The Hawai’i Commitments, a summation of the motions and other issues raised at the Congress, recognize that the involvement of organized crime networks in the illegal ivory market “pose a threat to national and international security as well as to social and economic development.”
Peace parks also received some attention in Hawai’i. IUCN’s World Commission on Protected Areas was able to pass a motion supporting transboundary conservation efforts. “The text of that motion does a good job of highlighting some of the environmental peacebuilding components that go into transboundary conservation and asserts that there should be greater support for those types of initiatives – and that the IUCN itself, as a global institution, should be one of the leaders pushing that,” Walters said.
In addition, the World Commission on Protected Areas highlighted a report from the Transboundary Conservation Specialist Group for its contributions to the global environmental peacebuilding discussion. Updates to the IUCN Green List, a catalogue of all protected and conserved areas, were also available at the Congress.
There is still a balance to be struck in aligning member interests with the overarching IUCN commitment to conservation. But the opportunity to expand environmental peacebuilding concepts to a wider audience has contributed both short-term and long-term momentum in growing the international environmental peacebuilding community, said Bruch.

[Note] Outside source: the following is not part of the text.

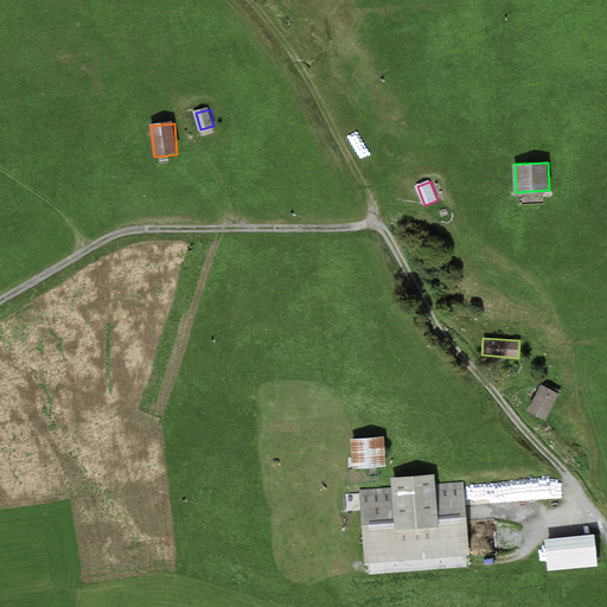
[(544,387),(530,410),(544,420),(558,395),(544,387)]
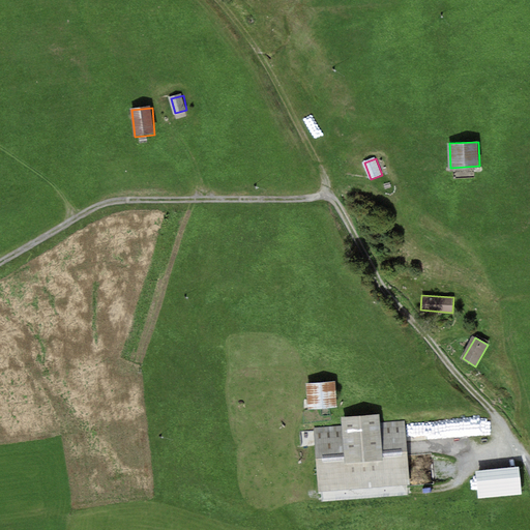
[(336,382),(307,384),(310,408),(339,406),(336,382)]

“We had a lot of people signing up for the environmental peacebuilding community in practice,” Bruch said. “Even beyond the use of the term ‘environmental peacebuilding,’ there was a lot of interest.”
The commitment from IUCN members to encourage environmental peacebuilding in Colombia, address wildlife trafficking, and support peace parks accelerates the dialogue on environment and security connections in this important conservation forum.